"Larmes et Brouillard (Donjon Zénith niveau 8)" de Sfar / Trondheim / Boulet : le Zénith au zénith…
Deux ans, bon dieu, deux ans… qu’il nous a fallu attendre entre le tome 8 de la branche principale du Donjon, Donjon Zénith, qui nous avait un peu frustrés en négligeant de traiter les vrais sujets de la série, et ce neuvième tome, qui s’avère un ENORME plaisir.
Larmes et Brouillard, avec sa référence osée au film de Resnais (ou bien c’est nous qui délirons ?), et sa couverture majestueuse, est un gros, gros morceau, qui tranche assez violemment avec les tonalités légères d’une bonne partie de la production récente de MM. Trondheim et Sfar : tout en recentrant l’histoire sur le cœur du sujet, c’est-à-dire les tentatives du Gardien pour reconquérir son Donjon, Larmes et Brouillard se concentre sur la vie conjugale d’Herbert, qui va être papa… ce qui va déboucher sur plusieurs scènes à haute teneur dramatique, voire tragique. Sfar – on supposera que c’est lui qui oriente le livre dans cette direction, cohérente avec ses préoccupations politiques et religieuses – nous livre une condamnation inhabituellement violente (pour la série) de l’obéissance aveugle aux coutumes ancestrales, aussi stupides et rétrogrades soient-elles : les intégristes religieux de tous poils en prennent pour leur grade, tant en termes de conséquences – inhumaines – de leur adhésion à des rituels dont ils affirment qu’ils sont indissociables de « l’identité nationale », que de dénonciation de leur hypocrisie. Le choc que Sfar et Trondheim nous réservent aux trois quarts du livre, asséné avec une pudeur qui en décuple l’impact, restera sans nul doute dans la mémoire de tous les lecteurs de la série.
Mais comme rien n’est simple dans l’univers du Donjon, Larmes et Brouillard ne fait pas que nous briser le cœur et nous mettre les larmes aux yeux (ah, cette dernière scène, tellement cinématographique, tellement parfaite du couple dévasté par le drame qui s’est noué), il nous fait aussi beaucoup… rire. Grâce à cet habituel humour absurde qu’on adore, on oublie de temps en temps la tragédie qui se noue… et ce d’autant que nos scénaristes, décidément en pleine forme, raccrochent parfaitement ici l’histoire du Coffre aux Âmes au tronc du Donjon. On pourra tiquer sur l’ellipse étonnante qui suit l’ouverture du coffre, mais, connaissant nos lascars, on imagine qu’un autre tome viendra à un moment ou à un autre combler cette lacune.

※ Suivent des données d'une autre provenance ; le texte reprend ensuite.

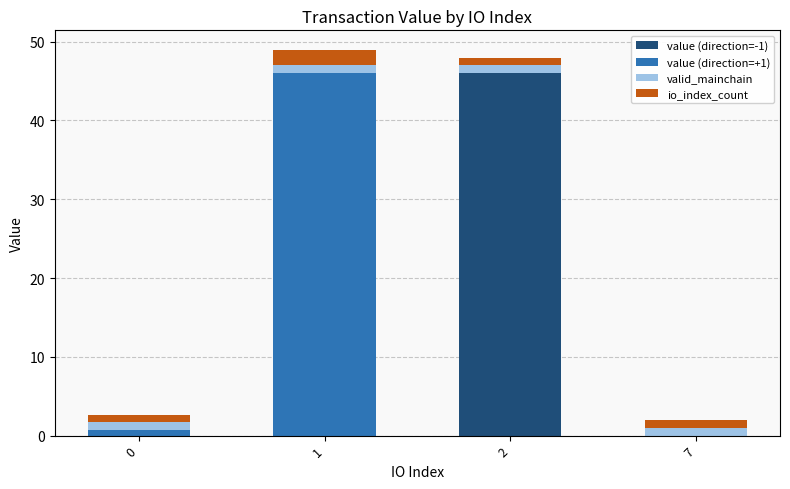

The value of value (direction=-1) at 2 is 28.0. True or false?

False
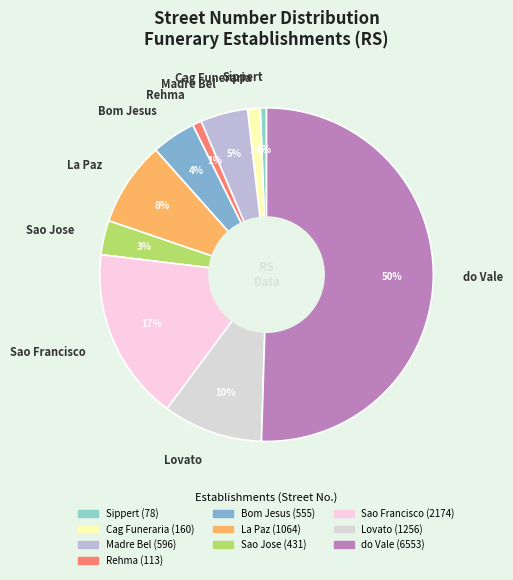

Which slice represents more than half of the pie?

do Vale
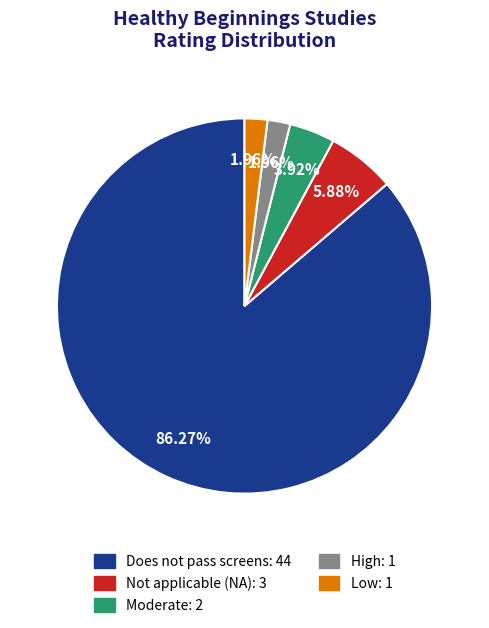

How many segments does this pie chart have?

5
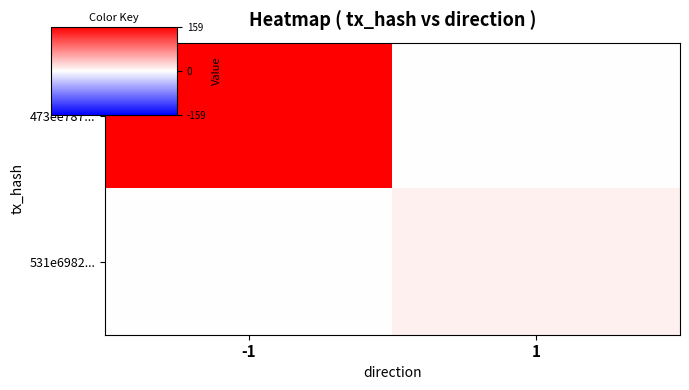

Rank the categories by 531e6982... value from lowest to highest.

-1, 1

Pour finir, il n’y a guère que des compliments à faire au travail graphique de Boulet, qui atteint ici des sommets d’inspiration et de maîtrise. Grâce à une mise en page dynamique, toujours pertinente par rapport au scénario, et à la beauté de nombre de scènes, Boulet s’impose in fine comme le meilleur dessinateur de toute la saga, celui qui permet de transcender les éventuelles faiblesses (même si, ici, il y en a peu…) du travail scénaristique de Sfar et Trondheim. Et place cet album très haut dans le top des meilleurs volumes de la série.